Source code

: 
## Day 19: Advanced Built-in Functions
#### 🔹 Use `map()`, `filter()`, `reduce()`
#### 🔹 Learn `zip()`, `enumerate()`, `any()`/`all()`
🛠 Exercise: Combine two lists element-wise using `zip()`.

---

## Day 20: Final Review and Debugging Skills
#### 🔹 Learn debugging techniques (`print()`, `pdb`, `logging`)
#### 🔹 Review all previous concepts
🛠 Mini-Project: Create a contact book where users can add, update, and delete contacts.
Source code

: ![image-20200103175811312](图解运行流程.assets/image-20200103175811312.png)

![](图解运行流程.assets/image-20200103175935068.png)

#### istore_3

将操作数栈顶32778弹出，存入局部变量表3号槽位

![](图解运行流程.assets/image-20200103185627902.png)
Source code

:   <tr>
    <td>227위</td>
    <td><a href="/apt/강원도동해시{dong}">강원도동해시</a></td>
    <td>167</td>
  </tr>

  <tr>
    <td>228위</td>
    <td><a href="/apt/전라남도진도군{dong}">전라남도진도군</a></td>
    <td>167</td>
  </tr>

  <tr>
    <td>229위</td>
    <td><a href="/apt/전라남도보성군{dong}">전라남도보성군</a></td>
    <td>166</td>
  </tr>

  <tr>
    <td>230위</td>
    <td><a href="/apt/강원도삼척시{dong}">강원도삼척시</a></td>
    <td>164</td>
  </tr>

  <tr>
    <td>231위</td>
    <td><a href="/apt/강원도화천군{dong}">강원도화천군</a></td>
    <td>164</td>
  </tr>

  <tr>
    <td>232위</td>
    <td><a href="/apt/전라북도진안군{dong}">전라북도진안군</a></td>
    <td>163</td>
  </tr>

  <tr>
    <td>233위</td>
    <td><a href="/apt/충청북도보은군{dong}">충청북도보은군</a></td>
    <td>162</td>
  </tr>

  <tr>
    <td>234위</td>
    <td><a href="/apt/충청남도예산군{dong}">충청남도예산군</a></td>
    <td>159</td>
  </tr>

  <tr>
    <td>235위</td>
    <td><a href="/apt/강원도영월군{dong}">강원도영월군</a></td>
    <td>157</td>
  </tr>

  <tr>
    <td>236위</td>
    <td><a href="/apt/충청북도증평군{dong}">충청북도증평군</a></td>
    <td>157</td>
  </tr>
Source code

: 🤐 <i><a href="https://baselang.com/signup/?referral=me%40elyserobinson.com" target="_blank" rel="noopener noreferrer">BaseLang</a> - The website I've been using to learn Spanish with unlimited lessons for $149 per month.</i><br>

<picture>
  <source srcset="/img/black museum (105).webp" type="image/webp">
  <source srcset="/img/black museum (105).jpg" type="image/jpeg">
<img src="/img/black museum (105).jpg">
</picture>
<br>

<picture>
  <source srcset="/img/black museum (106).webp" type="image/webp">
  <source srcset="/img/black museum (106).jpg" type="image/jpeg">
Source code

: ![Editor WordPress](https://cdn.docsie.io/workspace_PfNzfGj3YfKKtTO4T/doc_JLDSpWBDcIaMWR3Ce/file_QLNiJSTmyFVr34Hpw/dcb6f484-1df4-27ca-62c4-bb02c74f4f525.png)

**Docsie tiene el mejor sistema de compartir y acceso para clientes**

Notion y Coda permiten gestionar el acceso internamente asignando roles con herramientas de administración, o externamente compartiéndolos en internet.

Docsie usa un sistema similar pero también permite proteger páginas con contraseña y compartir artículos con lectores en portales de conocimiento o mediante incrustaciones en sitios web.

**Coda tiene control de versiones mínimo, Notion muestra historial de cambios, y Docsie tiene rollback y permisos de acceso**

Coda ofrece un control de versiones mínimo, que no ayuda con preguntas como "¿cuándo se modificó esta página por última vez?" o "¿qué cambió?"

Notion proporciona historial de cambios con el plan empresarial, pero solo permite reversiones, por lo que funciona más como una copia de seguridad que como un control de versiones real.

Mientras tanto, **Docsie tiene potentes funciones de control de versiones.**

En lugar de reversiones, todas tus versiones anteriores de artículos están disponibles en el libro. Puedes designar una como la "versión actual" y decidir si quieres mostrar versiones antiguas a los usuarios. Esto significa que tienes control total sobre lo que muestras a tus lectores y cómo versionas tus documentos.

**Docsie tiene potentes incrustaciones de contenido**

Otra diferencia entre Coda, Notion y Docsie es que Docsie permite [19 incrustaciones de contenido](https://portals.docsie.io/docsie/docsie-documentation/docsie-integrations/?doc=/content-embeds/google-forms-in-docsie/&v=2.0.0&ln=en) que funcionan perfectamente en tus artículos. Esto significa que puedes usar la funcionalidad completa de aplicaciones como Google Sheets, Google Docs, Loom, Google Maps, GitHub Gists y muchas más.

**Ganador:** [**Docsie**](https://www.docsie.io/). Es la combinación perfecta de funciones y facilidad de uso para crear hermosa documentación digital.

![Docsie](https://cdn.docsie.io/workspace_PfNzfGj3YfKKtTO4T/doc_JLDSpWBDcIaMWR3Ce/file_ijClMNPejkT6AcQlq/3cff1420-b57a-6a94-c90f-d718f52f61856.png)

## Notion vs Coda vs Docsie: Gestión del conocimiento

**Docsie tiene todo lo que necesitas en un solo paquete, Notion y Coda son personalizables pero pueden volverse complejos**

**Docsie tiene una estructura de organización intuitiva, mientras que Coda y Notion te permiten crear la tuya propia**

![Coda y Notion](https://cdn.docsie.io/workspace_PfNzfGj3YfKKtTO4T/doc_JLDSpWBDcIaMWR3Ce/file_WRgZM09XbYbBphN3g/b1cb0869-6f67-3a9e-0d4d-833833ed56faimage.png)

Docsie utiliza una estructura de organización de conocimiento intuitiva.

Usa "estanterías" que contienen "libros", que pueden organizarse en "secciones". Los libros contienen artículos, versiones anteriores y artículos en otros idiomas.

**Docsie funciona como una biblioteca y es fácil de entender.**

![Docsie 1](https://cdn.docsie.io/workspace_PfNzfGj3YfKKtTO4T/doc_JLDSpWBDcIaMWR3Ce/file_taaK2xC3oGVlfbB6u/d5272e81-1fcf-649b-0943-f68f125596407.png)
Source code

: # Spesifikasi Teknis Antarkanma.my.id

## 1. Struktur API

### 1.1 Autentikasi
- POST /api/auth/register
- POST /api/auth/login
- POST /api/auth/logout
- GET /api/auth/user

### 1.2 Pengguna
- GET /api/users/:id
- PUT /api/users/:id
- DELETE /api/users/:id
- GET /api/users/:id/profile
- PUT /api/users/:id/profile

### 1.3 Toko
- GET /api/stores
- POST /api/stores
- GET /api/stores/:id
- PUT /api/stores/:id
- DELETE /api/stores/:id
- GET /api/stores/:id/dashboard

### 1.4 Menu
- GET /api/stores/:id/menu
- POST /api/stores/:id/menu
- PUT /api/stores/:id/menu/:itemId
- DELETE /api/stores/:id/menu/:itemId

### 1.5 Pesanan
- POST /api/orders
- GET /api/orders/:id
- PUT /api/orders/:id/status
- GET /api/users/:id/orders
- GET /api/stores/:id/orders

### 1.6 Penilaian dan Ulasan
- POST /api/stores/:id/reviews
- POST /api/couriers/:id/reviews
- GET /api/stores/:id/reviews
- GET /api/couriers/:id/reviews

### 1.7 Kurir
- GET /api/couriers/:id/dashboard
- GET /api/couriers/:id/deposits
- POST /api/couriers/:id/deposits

:::

* **TASK STATEMENT**
Copy the lines of the entries above that mention "como".

* **ANSWER TO THIS TASK**
Coda ofrece un control de versiones mínimo, que no ayuda con preguntas como "¿cuándo se modificó esta página por última vez?" o "¿qué cambió?"
Notion proporciona historial de cambios con el plan empresarial, pero solo permite reversiones, por lo que funciona más como una copia de seguridad que como un control de versiones real.
En lugar de reversiones, todas tus versiones anteriores de artículos están disponibles en el libro. Puedes designar una como la "versión actual" y decidir si quieres mostrar versiones antiguas a los usuarios. Esto significa que tienes control total sobre lo que muestras a tus lectores y cómo versionas tus documentos.
Otra diferencia entre Coda, Notion y Docsie es que Docsie permite [19 incrustaciones de contenido](https://portals.docsie.io/docsie/docsie-documentation/docsie-integrations/?doc=/content-embeds/google-forms-in-docsie/&v=2.0.0&ln=en) que funcionan perfectamente en tus artículos. Esto significa que puedes usar la funcionalidad completa de aplicaciones como Google Sheets, Google Docs, Loom, Google Maps, GitHub Gists y muchas más.
**Docsie funciona como una biblioteca y es fácil de entender.**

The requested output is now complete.